Advanced Queries¶
Direct SQL based queries¶
You can use ensembldb3
to perform your own custom SQL queries of the Ensembl databases. ensembldb3
relies on SQLAlchemy for SQL. Hence, you need to learn how to use the SQLAlchemy expression language.
Note
The Ensembl MySQL schema is the essential reference.
To start with, we create a Genome
instance.
>>> import os
>>> from pprint import pprint
>>> import sqlalchemy as sql
>>> from ensembldb3 import Genome, HostAccount
>>> account = HostAccount(*os.environ['ENSEMBL_ACCOUNT'].split())
>>> human = Genome('human', release=85, account=account, pool_recycle=10000)
We perform a custom query of the human variation database, sampling non-somatic SNPs whose flanks match the reference genome. We construct our where
clause and use that in a select
statement that will be performed on the Ensembl’s variation_feature
table. In the interests of computational speed we will limit the query to 1 record and display it using pprint
to make it more legible.
>>> variation_feature = human.VarDb.get_table("variation_feature")

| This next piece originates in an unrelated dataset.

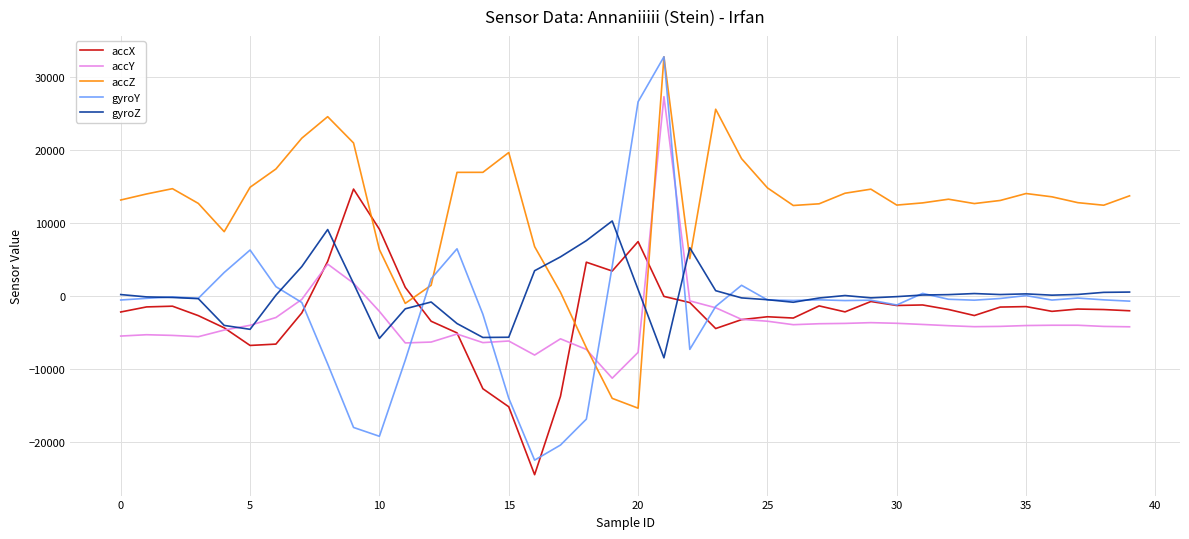

What is the maximum value for gyroZ?

10264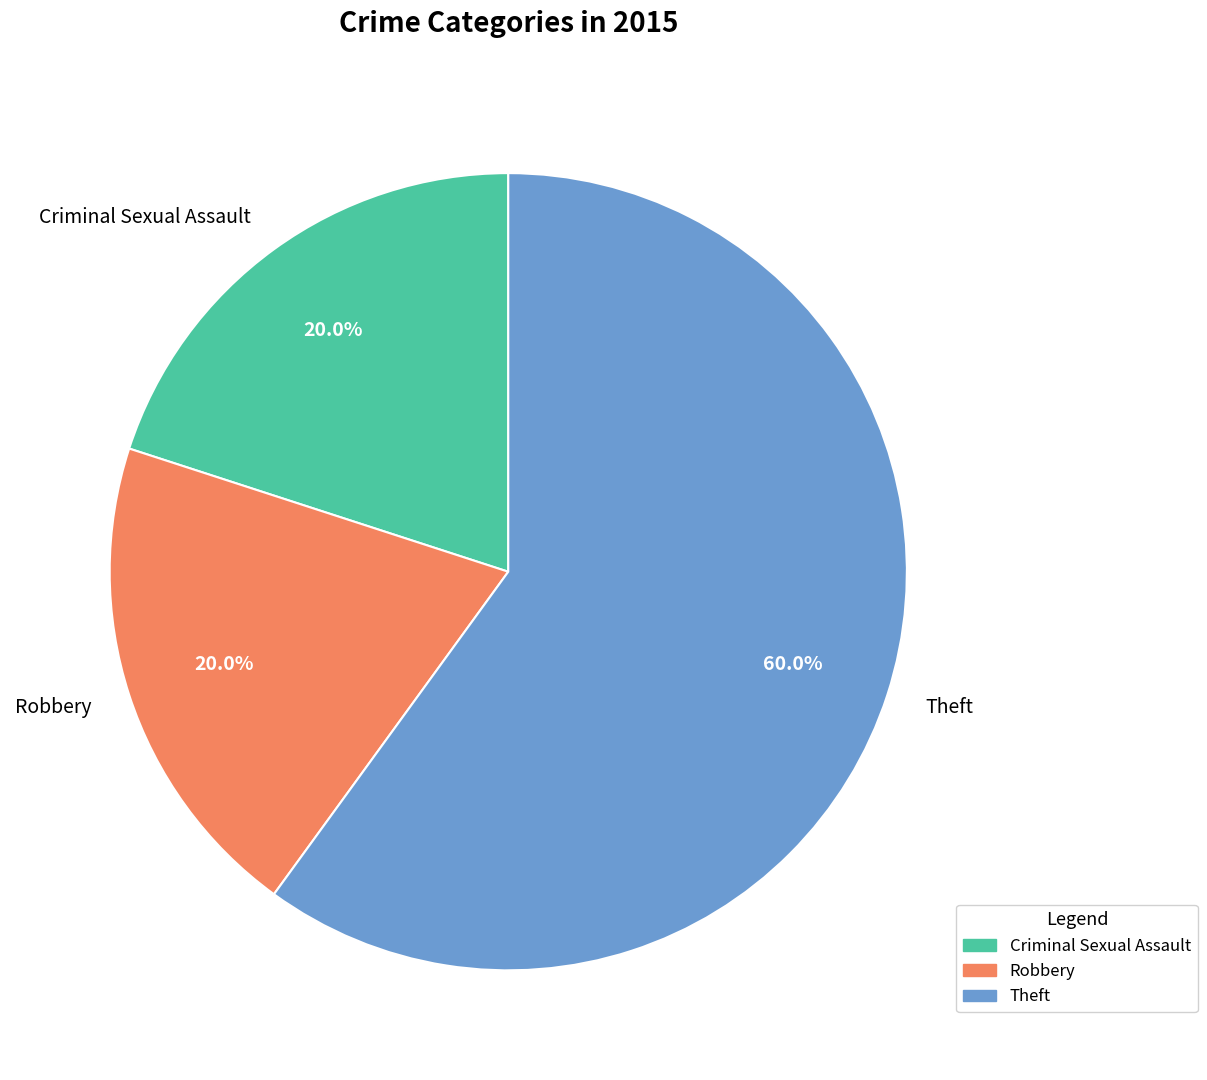

Between Robbery and Theft, which is larger?

Theft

>>> whereclause = sql.and_(variation_feature.c.somatic==0, variation_feature.c.alignment_quality==1)
>>> query = sql.select([variation_feature], whereclause)
>>> query = query.limit(1)
>>> for record in query.execute():
... pprint(record.items())
[('variation_feature_id', 19004134),
('seq_region_id', 131537),
('seq_region_start', 60360),
('seq_region_end', 60360),
('seq_region_strand', 1),
('variation_id', 20065981),
('allele_string', 'C/G'),
('variation_name', 'rs111660247'),
('map_weight', 1),
('flags', None),
('source_id', 1),
('consequence_types', {'downstream_gene_variant'}),
('variation_set_id', set()),
('class_attrib_id', 2),
('somatic', 0),
('minor_allele', None),
('minor_allele_freq', None),
('minor_allele_count', None),
('alignment_quality', Decimal('1.0000000000')),
('evidence_attribs', None),
('clinical_significance', None),
('display', 1)]
Note
Values in the SQLAlchemy result objects can be accessed in multiple ways, including like a dictionary.